Timothy Snyder, a professor at Yale University and a widely recognized facilitator of changing traditional perceptions of Eastern Europe, has published tips to help all involved present information more accurately about the fact that "Nova Kakhovka Dam in Ukraine, controlled by Russia, has been destroyed." These are:
- Avoid the temptation to begin the story of this manmade humanitarian and ecological catastrophe by bothsidesing it. That's not journalism.
- Russian spokespersons claiming that Ukraine did something (in this case, blow a dam) is not part of a story of an actual event in the real world. It is part of different story: one about all the outrageous claims Russia has made about Ukraine since the first invasion, in 2014. If Russian claims about Ukrainian actions are to be mentioned, it has to be in that context.
- Citing Russian claims next to Ukrainian claims is unfair to the Ukrainians. In this war, what Russian spokespersons have said has almost always been untrue, whereas what Ukrainian spokespersons have said has largely been reliable. The juxtaposition suggests an equality that makes it impossible for the reader to understand that important difference.
- If a Russian spokesman (e.g. Dmitri Peskov) must be cited, it must be mentioned that this specific figure has lied about every aspect of this war since it began. This is context. Readers picking up the story in the middle need to know such background.
- If Russian propaganda for external consumption is cited, it can help to also cite Russian propaganda for internal consumption. It is interesting that Russian propagandists have been long arguing that Ukrainian dams should be blown, and that a Russian parliamentarian takes for granted that Russia blew the dam and rejoices in the death and destruction that followed.
- When a story begins with bothsidesing, readers are being implicitly instructed that an object in the physical world (like a dam) is really just an element of narrative. They are being guided into the wrong genre (literature) right at the moment when analysis is needed. This does their minds a disservice.
- Dams are physical objects. Whether or how they can be destroyed is a subject for people who know what they are talking about. Although this valuable NYT story exhibits the above flaws, it has the great merit of treating dams as physical rather than narrative objects. When this exercise is performed, it seems clear that the dam could only have been destroyed by an explosion from the inside.
- Russia was in control of the relevant part of the dam when it exploded. This is an elemental part of the context. It comes before what anyone says. When a murder is investigated, detectives think about means. Russia had the means. Ukraine did not.

[Entries shown]:
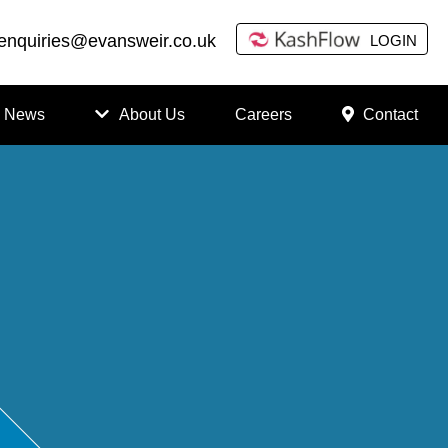
enquiries@evansweir.co.uk
LOGIN
News
About Us
Careers
Contact
How
to
Chan
ge
Accou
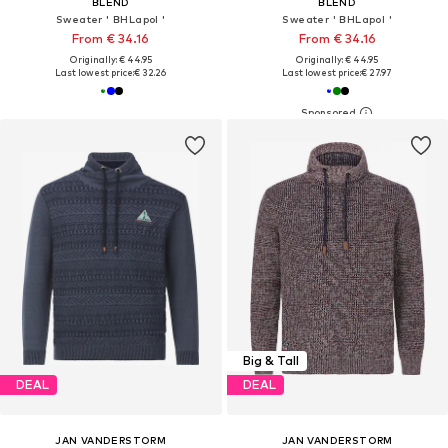
BLEND
BLEND
Sweater ' BHLapol '
Sweater ' BHLapol '
From € 34.16
From € 34.16
Originally: € 44.95
Originally: € 44.95
Last lowest price:
€ 32.26
Last lowest price:
€ 27.97
Big & Tall
DEAL
DEAL
JAN VANDERSTORM
JAN VANDERSTORM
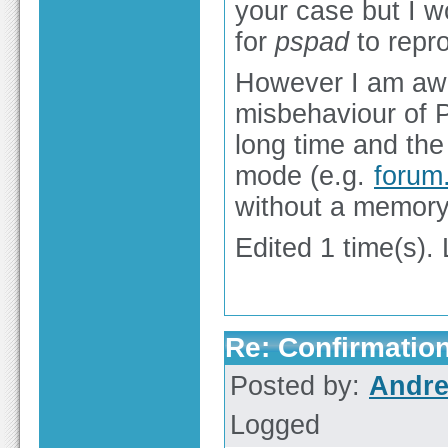
your case but I w
for
pspad
to repro
However I am awa
misbehaviour of P
long time and the
mode (e.g.
forum
without a memory
Edited 1 time(s).
Re: Confirmation
Posted by:
Andre
Logged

[Work order 1]:
Reproduce everything in the tips on covering the dam's destruction from "- If Russian" down to "minds a disservice.", changing "propaganda" to "messaging".
[Work order 2]:
Using the tips on covering the dam's destruction, answer:
(a) At which university is the author of the tips a professor?
(b) Which Russian spokesman is named as an example?
(c) Who was in control of the relevant part of the dam when it exploded?
The lines have no role in this work.

[Written reply 1]:
- If Russian messaging for external consumption is cited, it can help to also cite Russian messaging for internal consumption. It is interesting that Russian propagandists have been long arguing that Ukrainian dams should be blown, and that a Russian parliamentarian takes for granted that Russia blew the dam and rejoices in the death and destruction that followed.
- When a story begins with bothsidesing, readers are being implicitly instructed that an object in the physical world (like a dam) is really just an element of narrative. They are being guided into the wrong genre (literature) right at the moment when analysis is needed. This does their minds a disservice.

[Written reply 2]:
(a) Yale University
(b) Dmitri Peskov
(c) Russia